══ Data supplied
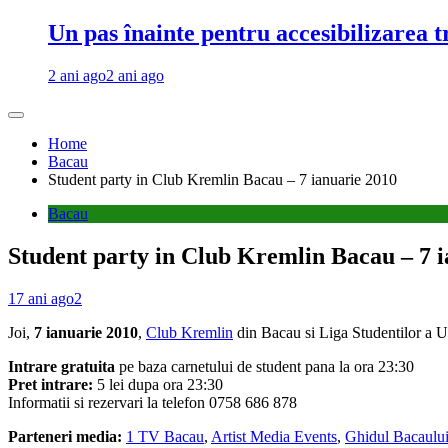
Un pas înainte pentru accesibilizarea 
2 ani ago
2 ani ago
Home
Bacau
Student party in Club Kremlin Bacau – 7 ianuarie 2010
Bacau
Student party in Club Kremlin Bacau – 7 
17 ani ago
2
Joi,
7 ianuarie 2010
,
Club Kremlin
din Bacau si Liga Studentilor a Un
Intrare gratuita
pe baza carnetului de student pana la ora 23:30
Pret intrare:
5 lei dupa ora 23:30
Informatii si rezervari la telefon 0758 686 878
Parteneri media:
1 TV Bacau
,
Artist Media Events
,
Ghidul Bacaulu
════
- What you will do
Pictures are not part of the copy; retype all the other material exactly.

- Task response
Un pas înainte pentru accesibilizarea 
2 ani ago
2 ani ago
Home
Bacau
Student party in Club Kremlin Bacau – 7 ianuarie 2010
Bacau
Student party in Club Kremlin Bacau – 7 
17 ani ago
2
Joi,
7 ianuarie 2010
,
Club Kremlin
din Bacau si Liga Studentilor a Un
Intrare gratuita
pe baza carnetului de student pana la ora 23:30
Pret intrare:
5 lei dupa ora 23:30
Informatii si rezervari la telefon 0758 686 878
Parteneri media:
1 TV Bacau
,
Artist Media Events
,
Ghidul Bacaulu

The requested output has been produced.